Stored data:
[Begin]
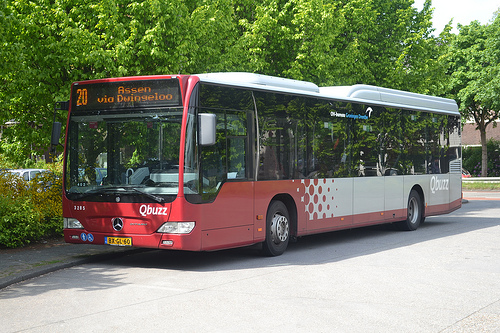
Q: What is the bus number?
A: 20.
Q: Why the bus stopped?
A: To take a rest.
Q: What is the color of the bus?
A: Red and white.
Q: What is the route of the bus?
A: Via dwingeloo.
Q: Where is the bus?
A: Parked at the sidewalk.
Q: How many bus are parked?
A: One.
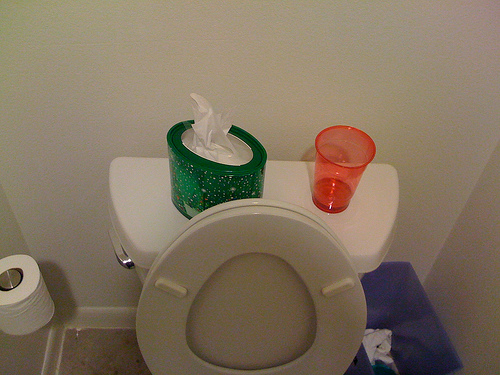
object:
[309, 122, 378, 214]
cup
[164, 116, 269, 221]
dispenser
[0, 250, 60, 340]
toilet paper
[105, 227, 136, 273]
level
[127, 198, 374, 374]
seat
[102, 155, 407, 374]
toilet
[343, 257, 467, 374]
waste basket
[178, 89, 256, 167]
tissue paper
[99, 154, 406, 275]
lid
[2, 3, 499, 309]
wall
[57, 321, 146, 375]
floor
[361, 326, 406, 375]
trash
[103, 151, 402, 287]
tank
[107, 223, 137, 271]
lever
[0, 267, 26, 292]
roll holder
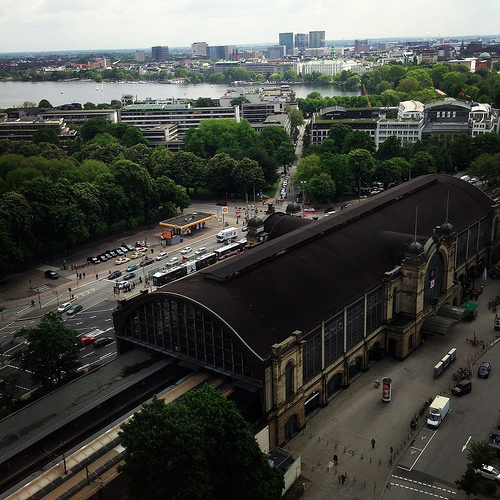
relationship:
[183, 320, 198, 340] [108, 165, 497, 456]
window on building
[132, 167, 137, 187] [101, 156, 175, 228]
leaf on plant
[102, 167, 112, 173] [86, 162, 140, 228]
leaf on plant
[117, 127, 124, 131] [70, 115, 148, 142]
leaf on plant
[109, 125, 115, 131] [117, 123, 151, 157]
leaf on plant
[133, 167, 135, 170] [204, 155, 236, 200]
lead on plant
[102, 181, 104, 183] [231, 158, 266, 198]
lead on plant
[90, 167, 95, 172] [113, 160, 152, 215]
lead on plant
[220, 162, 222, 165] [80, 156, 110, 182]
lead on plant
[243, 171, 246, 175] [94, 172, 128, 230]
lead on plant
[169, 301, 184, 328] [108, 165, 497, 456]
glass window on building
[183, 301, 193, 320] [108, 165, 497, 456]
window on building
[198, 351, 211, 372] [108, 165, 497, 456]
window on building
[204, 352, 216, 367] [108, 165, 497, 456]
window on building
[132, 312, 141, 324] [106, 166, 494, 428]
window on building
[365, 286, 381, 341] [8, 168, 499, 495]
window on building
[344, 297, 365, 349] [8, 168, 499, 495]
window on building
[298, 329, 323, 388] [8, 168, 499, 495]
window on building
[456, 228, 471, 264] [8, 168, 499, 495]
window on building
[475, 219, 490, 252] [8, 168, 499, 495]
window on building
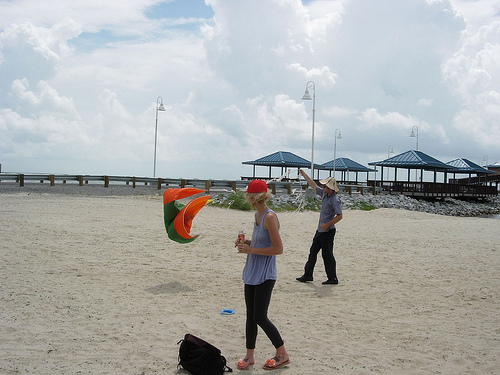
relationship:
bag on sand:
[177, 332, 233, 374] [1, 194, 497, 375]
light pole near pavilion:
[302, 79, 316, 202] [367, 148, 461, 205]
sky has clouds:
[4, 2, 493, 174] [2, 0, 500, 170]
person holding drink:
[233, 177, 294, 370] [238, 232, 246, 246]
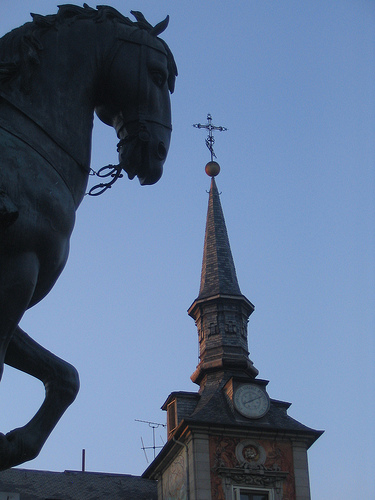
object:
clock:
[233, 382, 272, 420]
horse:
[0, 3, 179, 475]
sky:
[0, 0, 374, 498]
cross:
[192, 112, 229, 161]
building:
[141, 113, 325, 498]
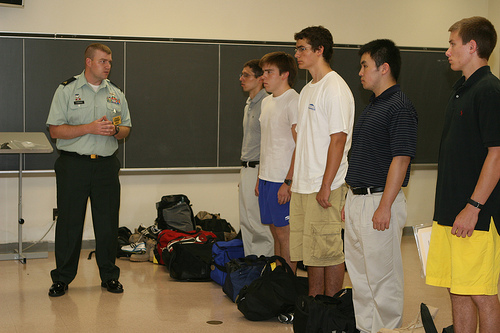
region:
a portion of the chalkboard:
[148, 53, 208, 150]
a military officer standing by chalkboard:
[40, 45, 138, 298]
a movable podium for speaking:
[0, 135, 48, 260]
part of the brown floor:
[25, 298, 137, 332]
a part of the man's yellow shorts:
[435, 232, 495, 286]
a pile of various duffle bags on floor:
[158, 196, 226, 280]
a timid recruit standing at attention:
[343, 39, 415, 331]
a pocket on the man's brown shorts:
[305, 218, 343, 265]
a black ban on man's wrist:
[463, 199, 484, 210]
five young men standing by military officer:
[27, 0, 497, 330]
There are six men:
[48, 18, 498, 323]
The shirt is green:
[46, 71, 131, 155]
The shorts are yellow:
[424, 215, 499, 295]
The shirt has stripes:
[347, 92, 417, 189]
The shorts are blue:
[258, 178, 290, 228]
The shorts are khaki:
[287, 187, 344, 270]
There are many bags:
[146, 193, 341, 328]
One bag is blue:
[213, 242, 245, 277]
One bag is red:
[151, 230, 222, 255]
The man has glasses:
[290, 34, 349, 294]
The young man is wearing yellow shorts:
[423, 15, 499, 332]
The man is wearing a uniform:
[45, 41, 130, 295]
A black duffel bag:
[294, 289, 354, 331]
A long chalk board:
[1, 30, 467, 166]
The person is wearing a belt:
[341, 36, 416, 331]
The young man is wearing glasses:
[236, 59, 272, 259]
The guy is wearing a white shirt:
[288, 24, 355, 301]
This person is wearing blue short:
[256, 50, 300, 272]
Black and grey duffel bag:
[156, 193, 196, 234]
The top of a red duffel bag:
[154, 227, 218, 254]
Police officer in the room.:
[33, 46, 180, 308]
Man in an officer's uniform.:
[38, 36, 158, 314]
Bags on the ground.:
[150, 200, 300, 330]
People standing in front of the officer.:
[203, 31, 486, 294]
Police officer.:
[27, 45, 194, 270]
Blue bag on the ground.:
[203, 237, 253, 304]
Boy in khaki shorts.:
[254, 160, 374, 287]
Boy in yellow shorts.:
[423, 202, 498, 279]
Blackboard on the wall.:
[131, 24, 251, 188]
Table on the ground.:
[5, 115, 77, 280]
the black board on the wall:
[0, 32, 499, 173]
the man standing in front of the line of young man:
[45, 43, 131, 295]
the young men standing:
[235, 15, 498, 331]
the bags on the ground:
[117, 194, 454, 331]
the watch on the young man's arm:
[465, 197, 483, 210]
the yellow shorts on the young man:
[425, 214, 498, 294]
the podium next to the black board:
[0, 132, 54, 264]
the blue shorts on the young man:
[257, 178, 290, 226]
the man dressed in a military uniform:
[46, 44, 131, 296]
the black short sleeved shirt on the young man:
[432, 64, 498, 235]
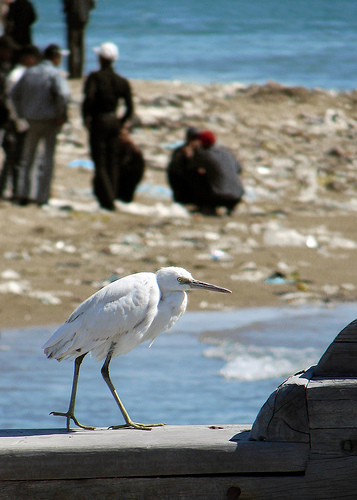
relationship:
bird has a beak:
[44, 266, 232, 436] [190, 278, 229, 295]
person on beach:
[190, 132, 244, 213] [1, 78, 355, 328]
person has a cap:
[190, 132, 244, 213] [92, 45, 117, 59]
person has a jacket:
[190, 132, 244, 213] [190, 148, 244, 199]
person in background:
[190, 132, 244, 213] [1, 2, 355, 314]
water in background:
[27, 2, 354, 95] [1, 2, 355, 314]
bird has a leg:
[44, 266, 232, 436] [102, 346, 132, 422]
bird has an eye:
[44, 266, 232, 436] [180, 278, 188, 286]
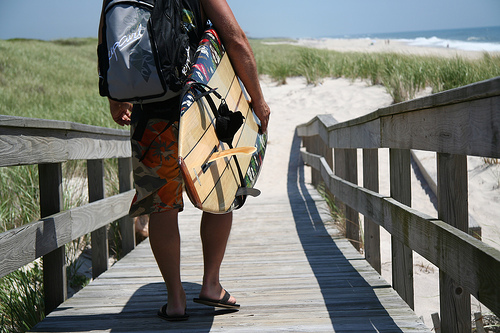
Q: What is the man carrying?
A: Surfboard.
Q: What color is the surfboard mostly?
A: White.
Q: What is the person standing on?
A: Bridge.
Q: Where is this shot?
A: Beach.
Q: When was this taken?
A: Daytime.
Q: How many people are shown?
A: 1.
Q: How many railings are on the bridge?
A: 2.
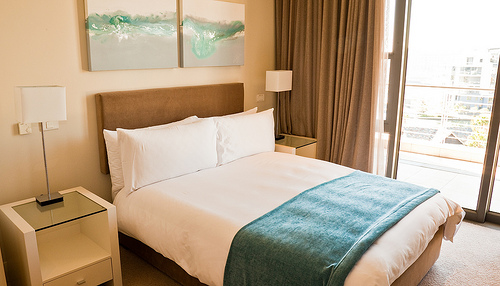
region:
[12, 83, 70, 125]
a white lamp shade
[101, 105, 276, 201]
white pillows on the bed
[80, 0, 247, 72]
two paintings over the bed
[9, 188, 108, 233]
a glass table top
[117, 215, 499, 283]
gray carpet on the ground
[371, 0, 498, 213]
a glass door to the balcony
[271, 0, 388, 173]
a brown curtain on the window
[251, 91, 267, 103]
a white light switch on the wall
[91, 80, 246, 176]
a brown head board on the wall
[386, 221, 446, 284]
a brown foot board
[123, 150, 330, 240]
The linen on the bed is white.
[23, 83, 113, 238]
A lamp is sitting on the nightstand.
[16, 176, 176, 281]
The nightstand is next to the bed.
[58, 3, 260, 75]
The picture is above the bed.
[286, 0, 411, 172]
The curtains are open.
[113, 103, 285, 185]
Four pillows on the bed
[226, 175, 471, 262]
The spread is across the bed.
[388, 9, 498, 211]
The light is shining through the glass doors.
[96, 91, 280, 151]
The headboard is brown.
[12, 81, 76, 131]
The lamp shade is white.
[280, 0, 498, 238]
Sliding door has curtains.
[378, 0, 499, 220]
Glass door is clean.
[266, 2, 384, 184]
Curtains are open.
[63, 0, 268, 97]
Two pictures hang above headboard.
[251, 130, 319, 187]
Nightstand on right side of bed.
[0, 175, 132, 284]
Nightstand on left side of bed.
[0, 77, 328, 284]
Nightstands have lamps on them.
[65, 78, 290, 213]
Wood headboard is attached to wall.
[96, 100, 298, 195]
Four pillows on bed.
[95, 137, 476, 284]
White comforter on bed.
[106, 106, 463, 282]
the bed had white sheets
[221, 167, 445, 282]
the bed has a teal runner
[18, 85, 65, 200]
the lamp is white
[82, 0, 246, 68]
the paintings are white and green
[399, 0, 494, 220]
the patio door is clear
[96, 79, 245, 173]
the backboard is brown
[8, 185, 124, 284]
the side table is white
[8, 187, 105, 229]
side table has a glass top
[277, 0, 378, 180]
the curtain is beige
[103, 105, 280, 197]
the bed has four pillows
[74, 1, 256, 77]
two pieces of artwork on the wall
[End]
• **Given exercise**
Copy the rows from the line containing "[117, 215, 499, 283]" through the line containing "The curtains are open.", both included, and swap every "499" for "500" while leaving everything else as it stands.

• **Solution to the problem**
[117, 215, 500, 283]
gray carpet on the ground
[371, 0, 498, 213]
a glass door to the balcony
[271, 0, 388, 173]
a brown curtain on the window
[251, 91, 267, 103]
a white light switch on the wall
[91, 80, 246, 176]
a brown head board on the wall
[386, 221, 446, 284]
a brown foot board
[123, 150, 330, 240]
The linen on the bed is white.
[23, 83, 113, 238]
A lamp is sitting on the nightstand.
[16, 176, 176, 281]
The nightstand is next to the bed.
[58, 3, 260, 75]
The picture is above the bed.
[286, 0, 411, 172]
The curtains are open.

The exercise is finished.